Few cases have been more shocking or sickening than the Kuřim child abuse case which went to trial last week. Since it began new headlines and explicit details have followed daily, describing how Ondřej and Jakub Mauer were subjected to psychological terror and physical abuse by a number of adults, including their own mother. The sensitive nature of the case has led some, including government Minister Cyril Svoboda to criticise the presiding judge in the case for choosing to leave proceedings open.

Klára Mauerová,  mother of Ondřej and Jakub,  photo: CTK
“Kauza Kuřim” - the Kuřim case - will without a doubt go down as one of the worst child abuse cases in Czech history: the story of two little boys allegedly abused so severely by their mother and others, with suspected links to a religious cult, it will take years of psychological counselling to recover. After a year of investigation, the case got under way last week, with the new details aired by the media: how the boys were caged, forced to stand in their own urine, or were cut or burned by cigarettes. Orders and abuse allegedly came from the boys’ mother and from others in the Mauer family circle.
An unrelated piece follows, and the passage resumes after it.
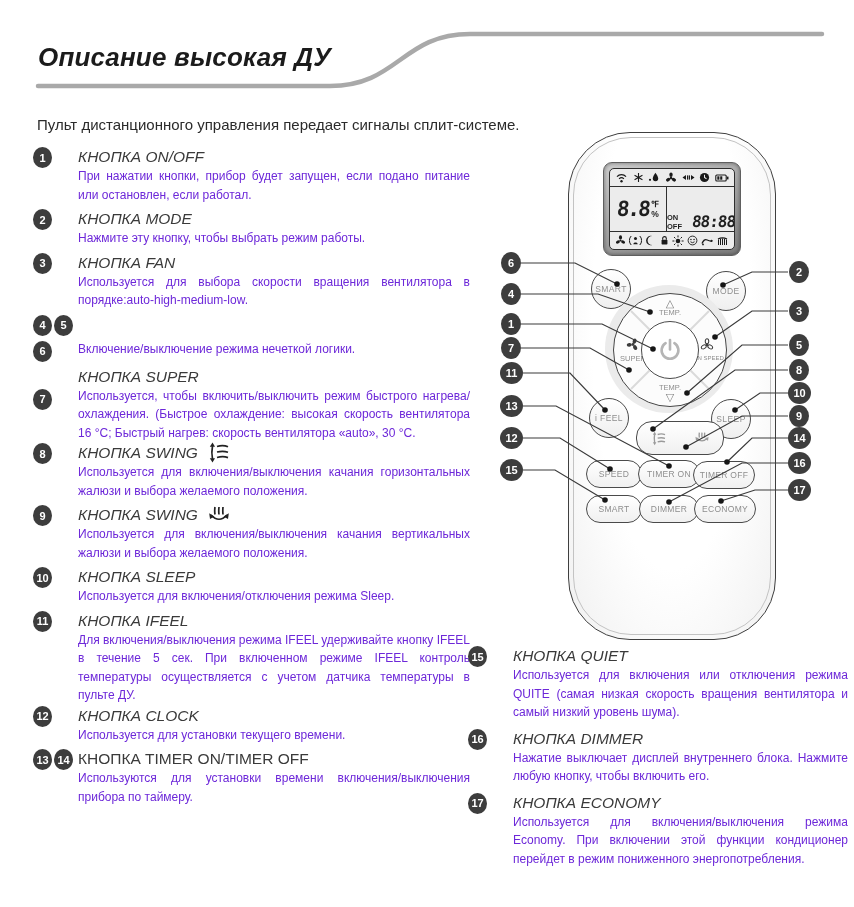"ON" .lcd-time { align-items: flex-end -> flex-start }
The details aren’t easy to bear – one reason why even the state prosecutor asked for the trial to be behind closed doors. The view is that proceedings allowing in the media would further victimise the Mauer boys, something echoed by Minister Cyril Svoboda at the weekend. In an Op-Ed piece in Lidové noviny he lashed out at Judge Pavel Goth, accusing him of broadening his own name-recognition at the expense of the victims and of turning the trial into a “reality show”. Minister Cyril Svoboda:

Cyril Svoboda
“In my view, the case should not be open, on all the front pages of all the papers, on TV, and on the radio and the children are suffering. This is not a question of justice because everything could be handled differently. The president of the court – the judge – is taking responsibility for the future life and the moral development of the boys. They have suffered a lot, which is why I am against the whole story being on the front pages everyday. [I can’t help] but have in mind the fact they were most likely tortured and that their future development is at risk. They need to have a better future.”

But others disagree open doors in this case are a bad thing: Zuzana Baudyšová heads the Our Child Foundation targeting child abuse:

“The Czech Republic has never seen such a brutal and complex case, atypical in one thing: the role played by the public. A neighbour was the one who accidentally discovered Ondřej was being held under the stairs and if it hadn’t been for him those boys would still be mistreated now. Some are concerned that they could suffer from what they see in the papers or media but they have already endured such brutal treatment that this is inconsequential by comparison: both are now in proper care and child-care workers are restricting their access to the media. On the whole, I am convinced the public needs to know and the problem of child abuse needs to be transparent. People need to be made aware just how serious the problem is and what they should do when they suspect child abuse in similar situations.”

Meanwhile, the judge in the Kuřim case, Pavel Goth, has not commented Saturday’s criticism; there is a possibility that the court, however, will issue a statement.